The role of the Twelfth Doctor went to Peter Capaldi.

Thirteenth Doctor 
When referring to if the new Doctor would be a woman, incoming Doctor Who showrunner Chris Chibnall originally was quoted in February 2017, as saying "Nothing is ruled out but I don’t want the casting to be a gimmick and that’s all I can say". The role of the Thirteenth Doctor went to Jodie Whittaker, the first woman to play the Doctor in the television series. She had previously worked with Chibnall in Broadchurch. Chibnall said that he always wanted a woman for the part and that Whittaker was their first choice.
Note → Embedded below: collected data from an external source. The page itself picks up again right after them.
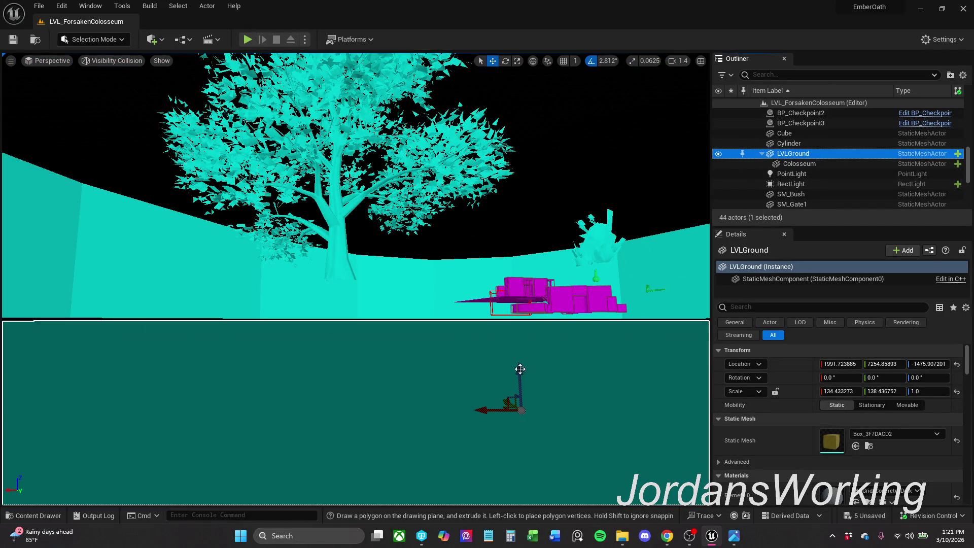
drag(519, 375, 528, 347)
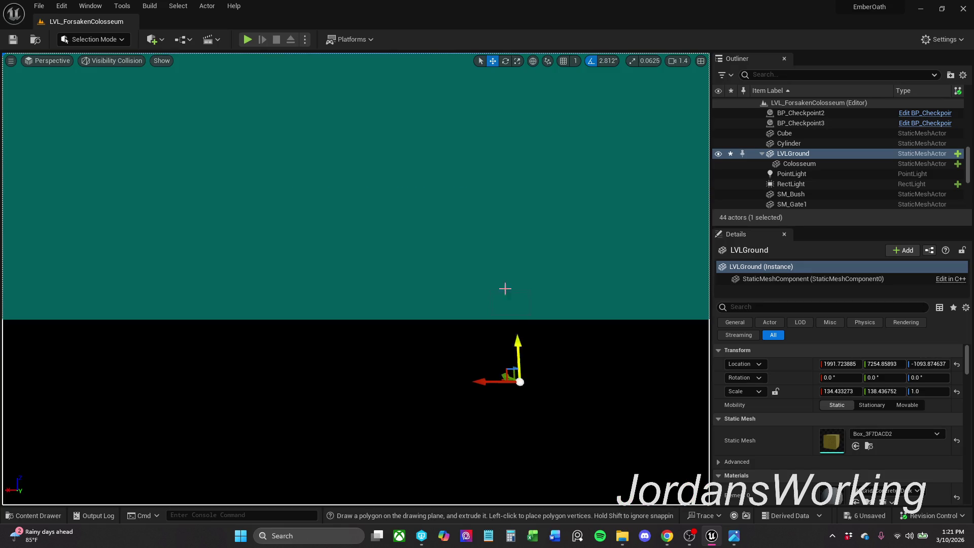
scroll(505, 288, down, 3)
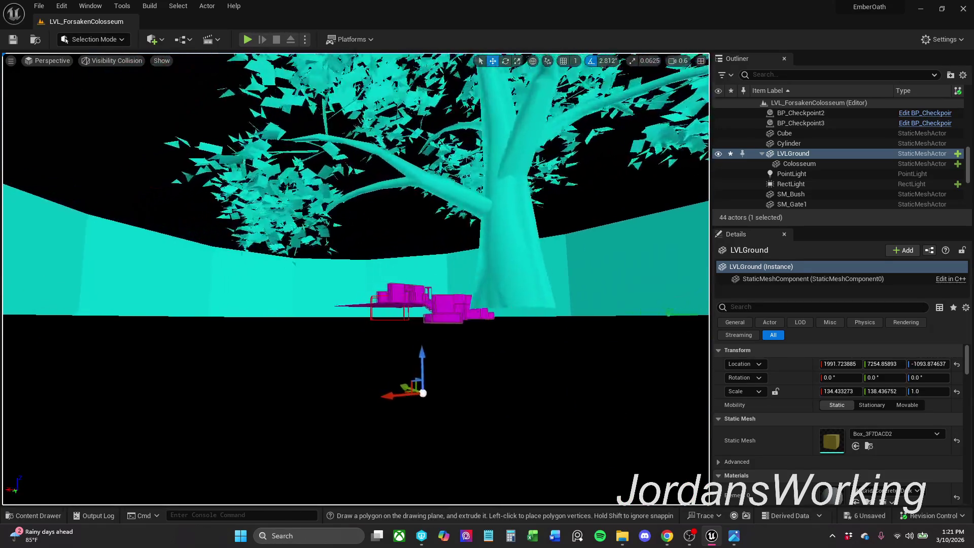
key(w)
key(w)
scroll(355, 279, up, 1)
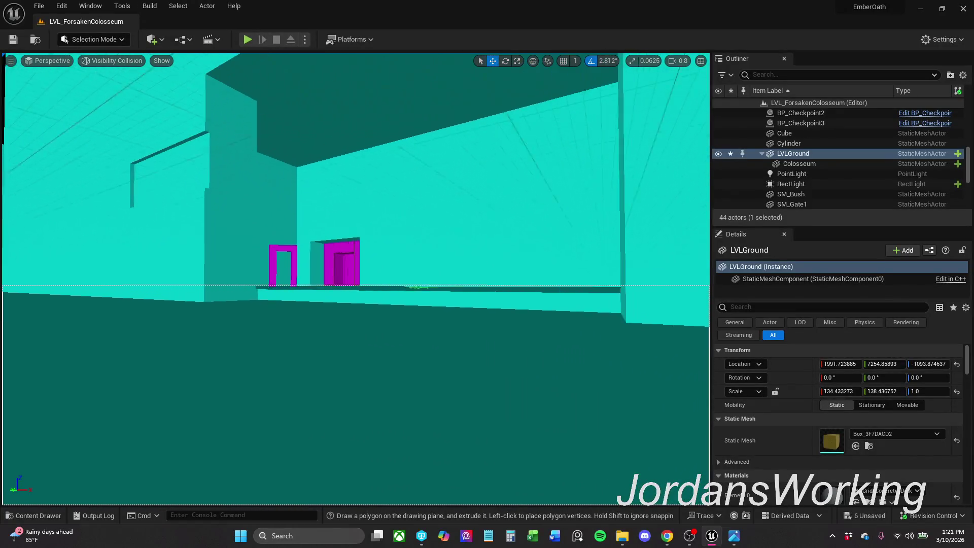
key(w)
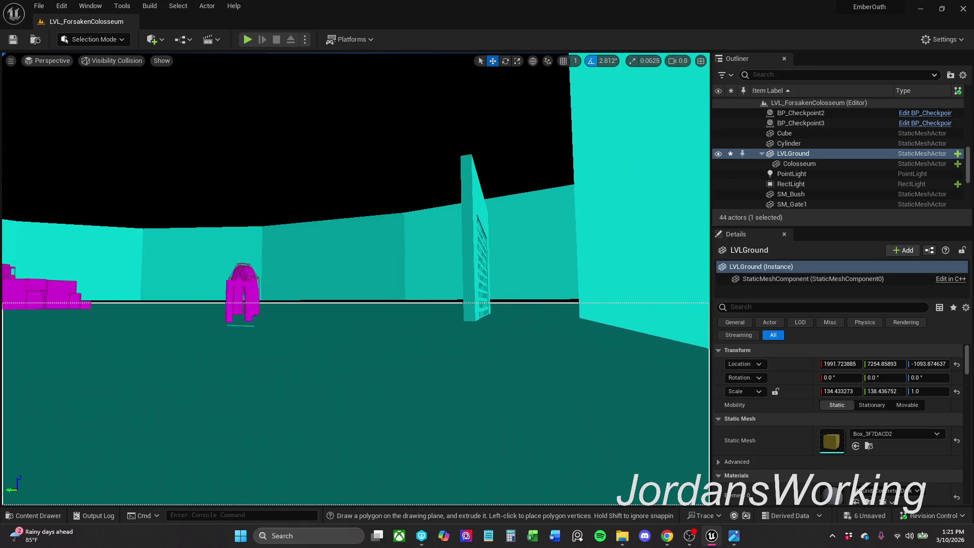
key(w)
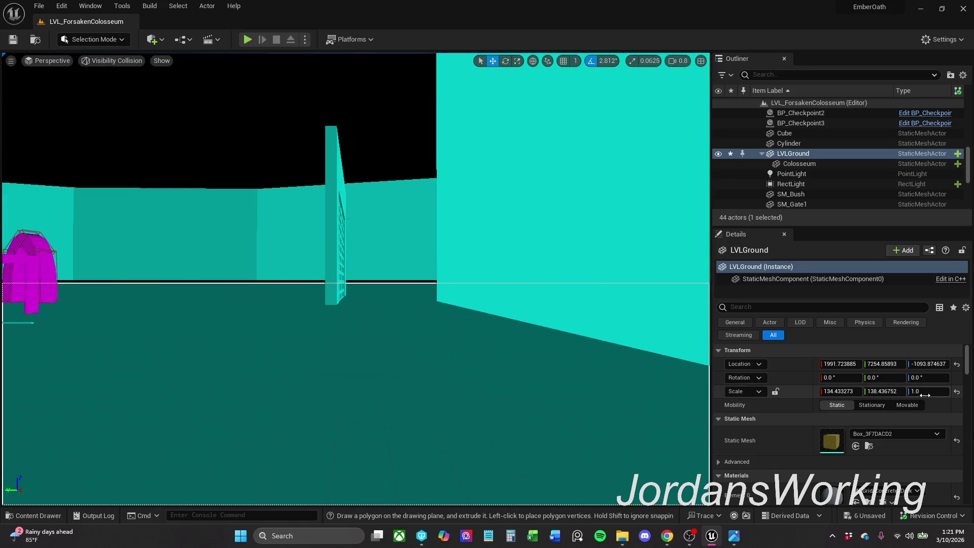
Step: Set the ground's Z scale to 1.04 and select the Colosseum mesh for transform editing
drag(929, 391, 931, 391)
drag(559, 340, 517, 310)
Whittaker has said that other actresses auditioned for the part.

Radio plays 
Boris Karloff was approached to play the Doctor for a proposed radio series by Stanmark Productions in the late 1960s. Karloff declined, and Peter Cushing was hired to reprise his film version of "Dr. Who" for a pilot episode titled "Journey into Time" that was recorded, but the BBC passed on the series. As of 2014, the location of the recording is unknown.

Unspecified
In 2013, Bill Nighy said that the BBC had approached him about the possibility of him playing the Doctor, but that he had declined, feeling that the role came with "too much baggage". Nighy did not specify when this occurred out of respect to the actor who was eventually cast. Nighy had appeared in the role of Dr. Black in the 2010 Doctor Who episode "Vincent and the Doctor".

In 2017, Alan Cumming said that he had been approached about playing the character on two occasions, once by Russell T Davies and once by Mark Gatiss, but that the deal-breaker both times had been his reluctance to relocate to Cardiff. Cumming later appeared in the 2018 Doctor Who episode "The Witchfinders" portraying King James I.

In 2022, Ben Miller stated on The One Show that he was asked if he would be interested in being Doctor Who "a few years" ago. He had said he was interested, but "never heard anything else ever again". Miller appeared as the Sheriff of Nottingham in the 2014 Doctor Who episode "Robot of Sherwood".

Alexei Sayle once wrote an article expressing he should be cast as The Doctor.